◆ Task ◆
An exact copy is required of every line from the one with "126 384 19.0" through the end of the data below, and the pictures must stay out of it.
[Listed entries Boundary: Start]
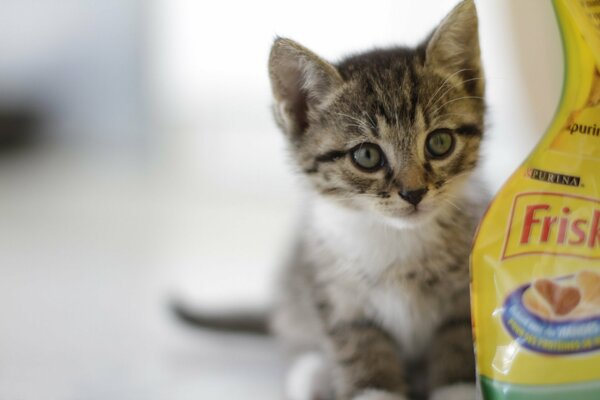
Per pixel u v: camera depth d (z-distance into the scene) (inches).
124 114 49.4
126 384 19.0
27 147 50.8
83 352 20.5
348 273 17.8
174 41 44.7
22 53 49.1
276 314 20.5
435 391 17.0
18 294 24.5
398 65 17.4
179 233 32.4
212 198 39.9
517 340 13.6
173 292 23.0
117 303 23.6
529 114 20.1
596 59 13.8
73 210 37.8
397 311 17.6
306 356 19.5
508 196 14.0
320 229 18.4
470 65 17.1
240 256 28.0
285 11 26.8
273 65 17.8
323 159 17.8
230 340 21.5
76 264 27.5
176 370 19.7
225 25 40.9
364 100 17.2
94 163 49.0
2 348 20.7
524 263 13.8
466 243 17.1
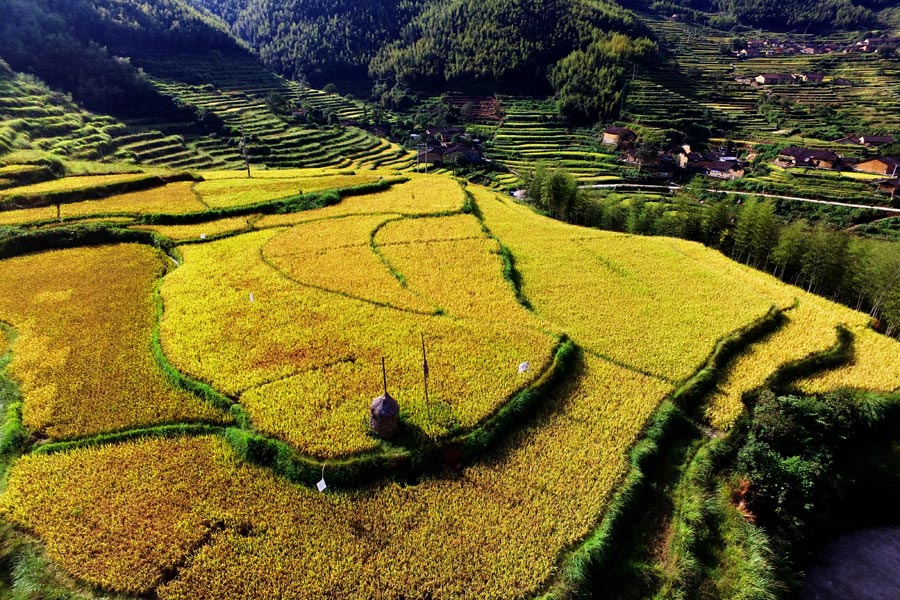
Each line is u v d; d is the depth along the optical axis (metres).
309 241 58.59
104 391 34.38
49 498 27.02
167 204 68.88
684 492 30.48
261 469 29.00
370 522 26.22
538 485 28.72
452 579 23.78
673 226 76.12
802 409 35.03
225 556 24.33
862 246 59.09
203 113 139.88
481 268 52.69
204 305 44.16
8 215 62.34
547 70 191.25
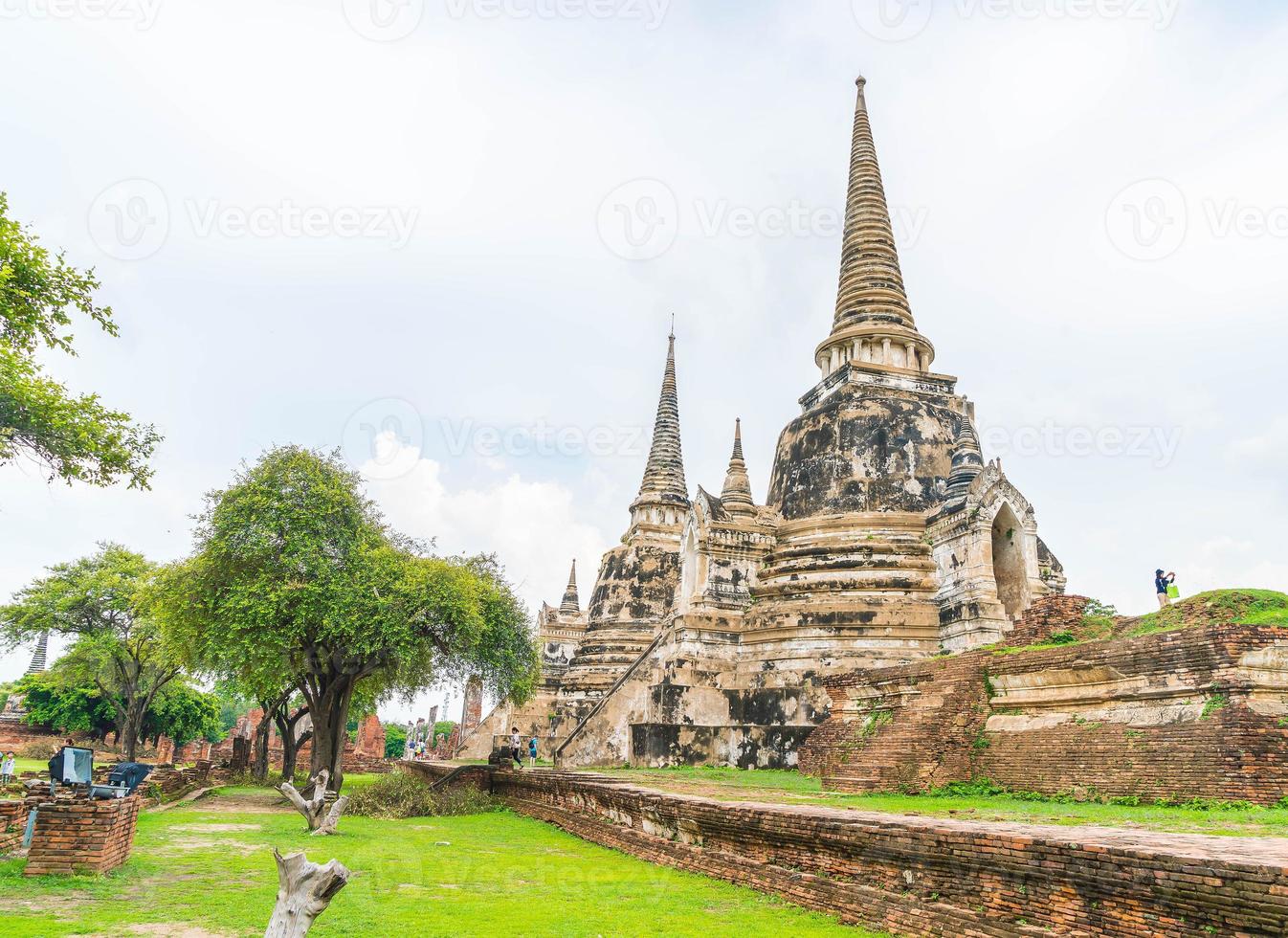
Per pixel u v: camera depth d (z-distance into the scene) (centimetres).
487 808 2755
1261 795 1396
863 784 1952
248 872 1350
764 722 3303
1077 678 1780
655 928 1024
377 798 2619
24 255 1716
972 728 1947
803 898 1134
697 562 3769
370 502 3266
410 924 1041
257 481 2902
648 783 2230
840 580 3375
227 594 2809
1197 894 716
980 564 3103
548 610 6562
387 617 2727
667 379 6612
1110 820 1255
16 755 6172
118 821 1311
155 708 6191
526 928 1021
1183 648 1577
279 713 4128
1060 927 825
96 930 945
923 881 992
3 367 1691
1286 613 1736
[Listed entries Boundary: End]
◆ Reply to the task ◆
126 384 19.0
27 147 50.8
83 352 20.5
348 273 17.8
174 41 44.7
22 53 49.1
276 314 20.5
435 391 17.0
18 294 24.5
398 65 17.4
179 233 32.4
212 198 39.9
517 340 13.6
173 292 23.0
117 303 23.6
529 114 20.1
596 59 13.8
73 210 37.8
397 311 17.6
306 356 19.5
508 196 14.0
320 229 18.4
470 65 17.1
240 256 28.0
285 11 26.8
273 65 17.8
323 159 17.8
230 340 21.5
76 264 27.5
176 370 19.7
225 25 40.9
364 100 17.2
94 163 49.0
2 348 20.7
524 263 13.8
466 243 17.1
Each line is u v d; d is the depth along the optical axis (metres).
309 241 58.59
104 391 34.38
49 498 27.02
167 204 68.88
684 492 30.48
261 469 29.00
370 522 26.22
538 485 28.72
452 579 23.78
673 226 76.12
802 409 35.03
225 556 24.33
862 246 59.09
203 113 139.88
481 268 52.69
204 305 44.16
8 215 62.34
547 70 191.25
Per pixel u v: camera depth d (z-distance into the scene) (centimetres).
487 808 2755
1261 795 1396
863 784 1952
248 872 1350
764 722 3303
1077 678 1780
655 928 1024
377 798 2619
24 255 1716
972 728 1947
803 898 1134
697 562 3769
370 502 3266
410 924 1041
257 481 2902
648 783 2230
840 580 3375
227 594 2809
1197 894 716
980 564 3103
548 610 6562
387 617 2727
667 379 6612
1110 820 1255
16 755 6172
118 821 1311
155 708 6191
526 928 1021
1183 648 1577
279 713 4128
1060 927 825
96 930 945
923 881 992
3 367 1691
1286 613 1736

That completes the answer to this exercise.